JAKARTA – Rupiah harus puas tertahan di teritori merah pada perdagangan Rabu (16/4) sore ketika investor sama-sama menantikan hasil keputusan rapat federal reserve yang akan diumumkan pada Kamis (17/6) pagi WIB. Menurut laporan Bloomberg Index pada pukul 14.58 WIB, mata uang Garuda ditutup melemah 12,5 poin atau 0,09% ke level Rp14.237,5 per dolar AS.
Sementara itu, nasib yang sama dialami sejumlah mata uang di Asia yang harus bertekuk lutut melawan greenback. Peso Filipina memimpin pelemahan setelah anjlok 0,23%, disusul baht thailand yang terdepresiasi 0,08%, won Korea Selatan yang melemah 0,07%, damn rupee India yang turun 0,06%. Sebaliknya, yuan China dan dolar Taiwan mampu naik, masing-masing 0,02%.
“Pelemahan rupiah hari ini masih dipengaruhi oleh penantian pasar terhadap pengumuman hasil rapat Komite Pasar Terbuka Federal (FOMC),” terang analis pasar uang, Ariston Tjendra, dikutip dari CNN Indonesia. “Pasar mewaspadai kemungkinan The Fed akan memulai diskusi pengurangan pembelian obligasi AS sebagai salah satu bentuk pengetatan moneter, karena tingkat inflasi AS meningkat tajam.”

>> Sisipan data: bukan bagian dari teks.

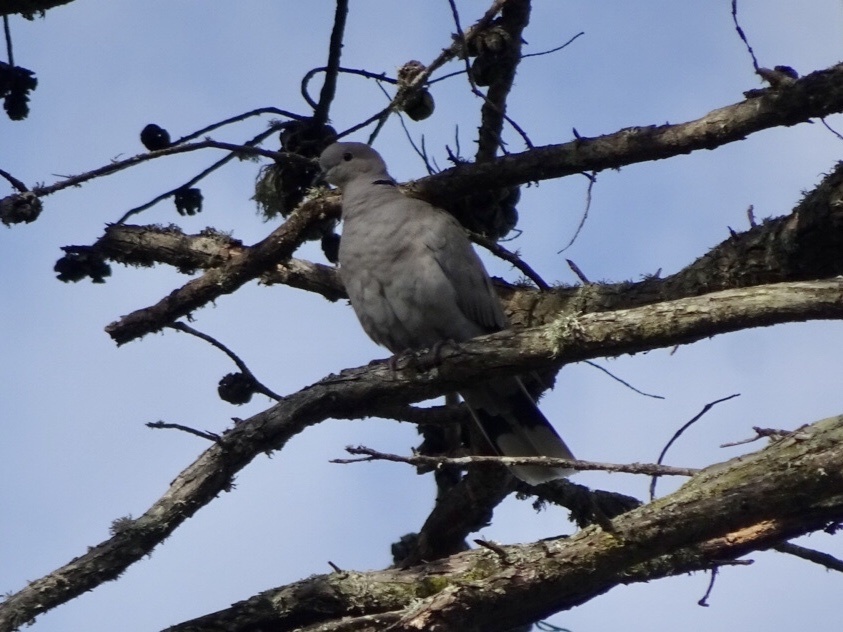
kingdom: Animalia
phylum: Chordata
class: Aves
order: Columbiformes
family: Columbidae
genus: Streptopelia
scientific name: Streptopelia decaocto
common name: Eurasian collared dove
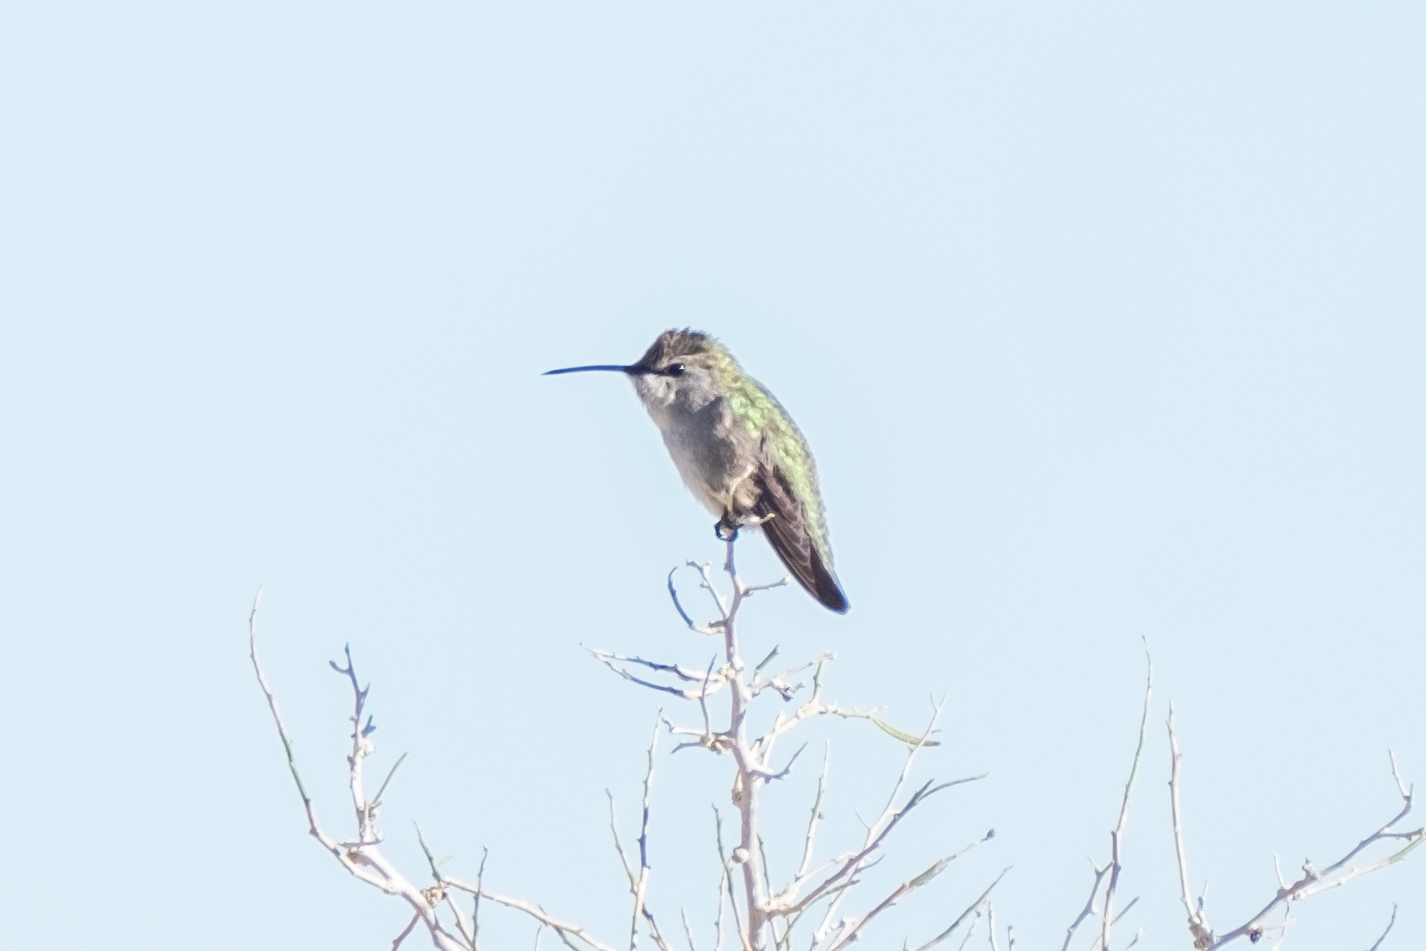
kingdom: Animalia
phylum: Chordata
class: Aves
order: Apodiformes
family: Trochilidae
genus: Calypte
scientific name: Calypte costae
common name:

Meski demikian, Ariston menambahkan, surplus neraca perdagangan Indonesia yang sesuai ekspektasi pasar bisa membantu menahan pelemahan rupiah. Tercatat, neraca dagang dalam negeri surplus sebesar 2,36 miliar dolar AS secara bulanan (month to month) pada Mei 2021. Realisasi itu lebih tinggi dari surplus 2,19 miliar dolar AS yang tercatat pada April 2021.
Sementara itu, dari pasar global, dolar AS bertahan di dekat level tertinggi satu bulan terhadap sekeranjang mata uang pada hari Rabu, karena investor mencoba memastikan apakah Federal Reserve mungkin mengubah kebijakan stimulus mereka, menyusul lonjakan inflasi AS baru-baru ini. Mata uang Paman Sam terpantau menguat tipis 0,003 poin ke level 90,539 pada pukul 11.14 WIB.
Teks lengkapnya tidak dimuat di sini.